Впрочем, как бы ни оценивал «35-ю строфу» Кюхельбекер, эта оценка, поскольку ее предметом является «прием перечисле­ния», никоим образом не может прямо переноситься на героя и уж тем более не может служить основанием для выводов идеоло­гического характера.

ЛИТЕРАТУРА

Бродский Н. Л. Евгений Онегин: Роман А. С. Пушкина. М, 1950.

Гуковский Г. А. Пушкин и проблемы реалистического стиля. М., 1957.


39

Дьяконов И. М. О восьмой, девятой и десятой главах «Евгения Онегина» // Русская литература. 1963. № 3.

Еськова Н. А. Хорошо ли мы знаем Пушкина. М., 1999.

Лотман Ю. М. Роман Пушкина «Евгений Онегин». Коммен­тарий. Л., 1983.

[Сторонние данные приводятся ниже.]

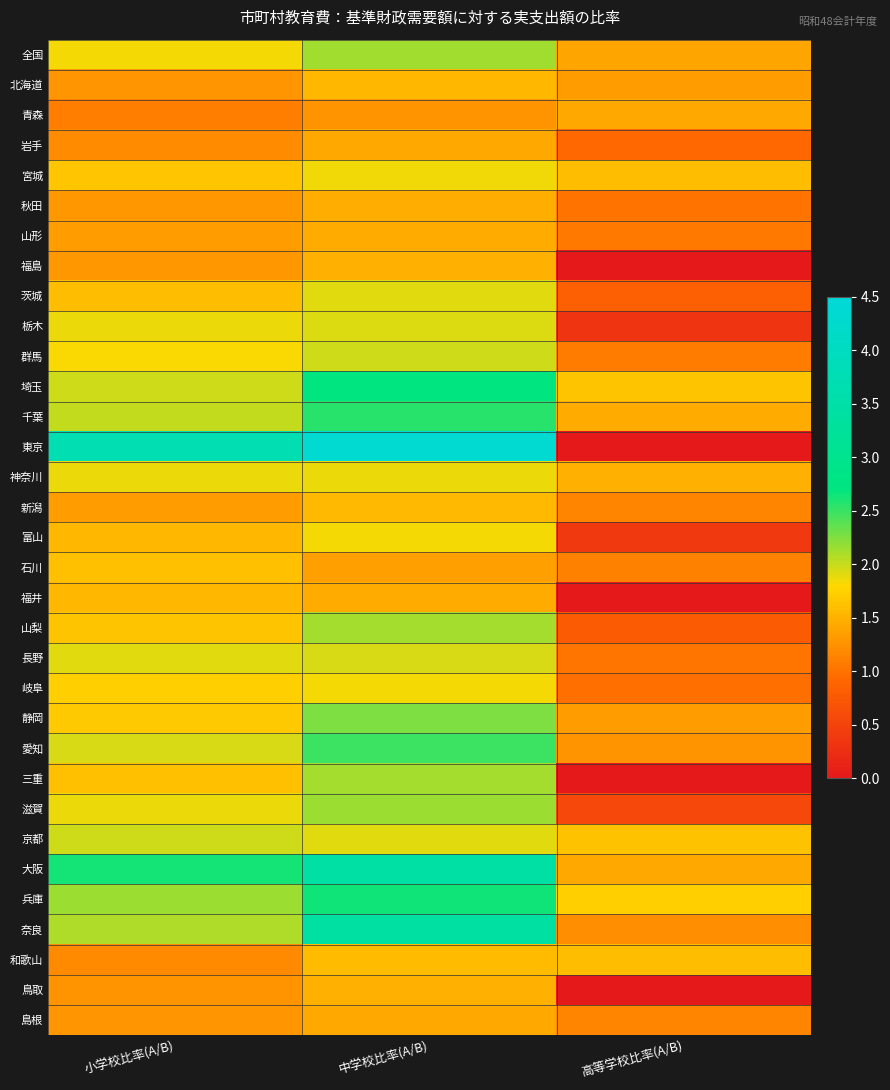

At which category is the sum across all series the highest?

中学校比率(A/B)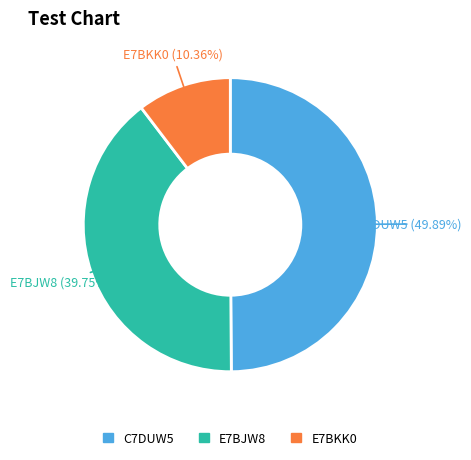

How many segments does this pie chart have?

3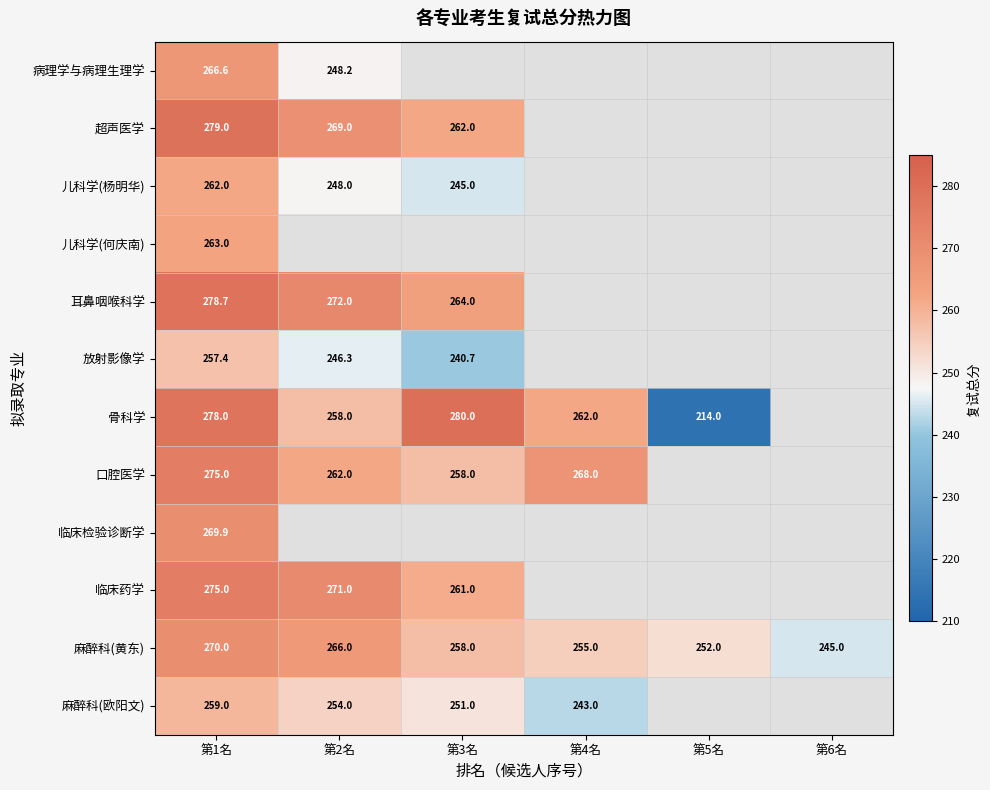

How many series are shown in this chart?

12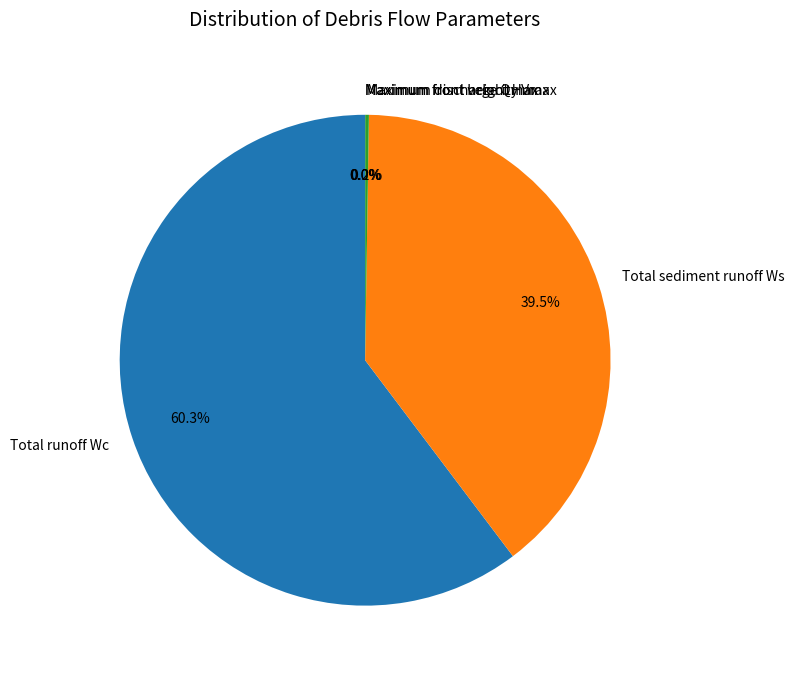

The Total runoff Wc slice represents 60% of the pie. True or false?

True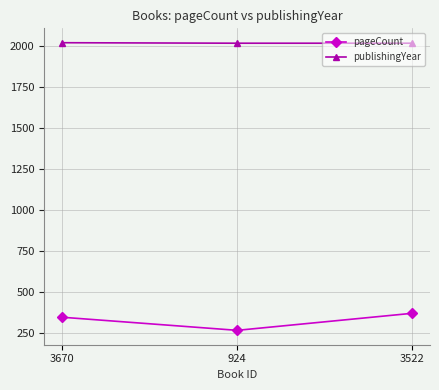

Is it true that publishingYear equals 2987 at 3670?

False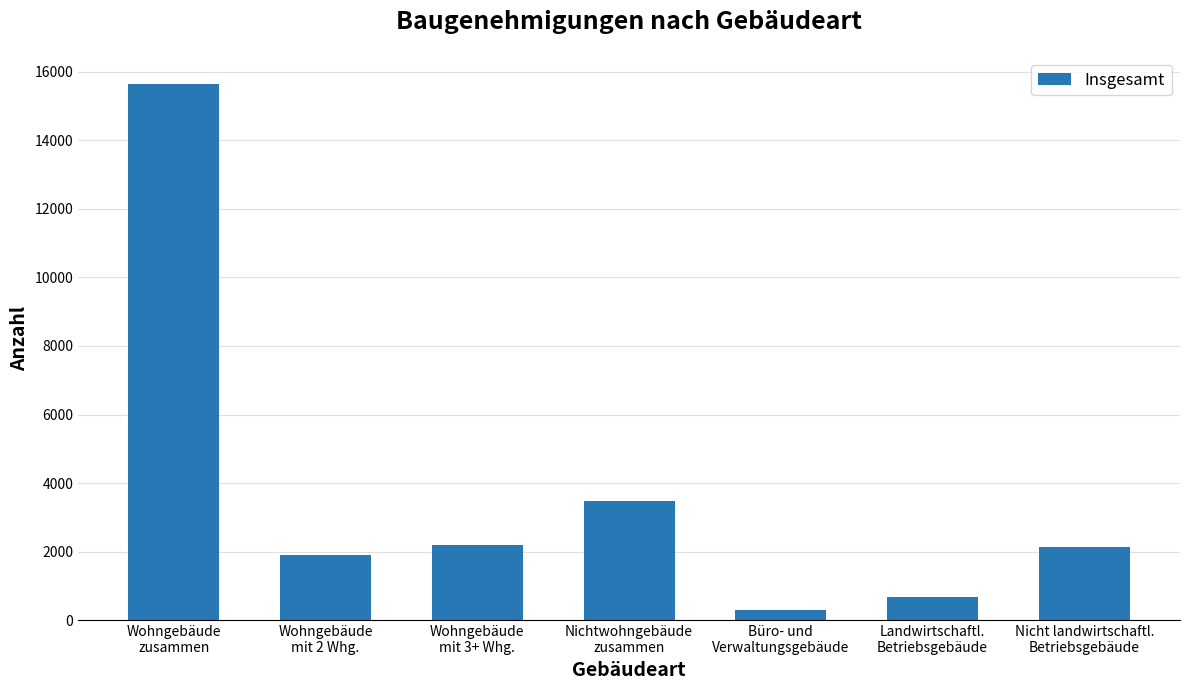

What is the sum of all values?

26355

Набоков В. В. Комментарий к роману А. С. Пушкина «Евге­ний Онегин». Санкт-Петербург, 1998.

Найдич Л. Перечислительные ряды в романе «Евгений Оне­гин» // Пушкинский сборник. Иерусалим, 1997.

Пеньковский А. Б. Нина. Культурный миф золотого века рус­ской литературы в лингвистическом освещении. М., 1999.

Пушкин А. С. Полное собрание сочинений: В 17 томах. Т. 6. Л.; М., 1937 (1995).

Томашевский Б. В. Пушкин. Кн. I (1813-1824). М.; Л., 1956.

Хализев В. Е. Завершение действия «Евгения Онегина» // А. С. Пушкин. Проблемы творчества. Калинин, 1987.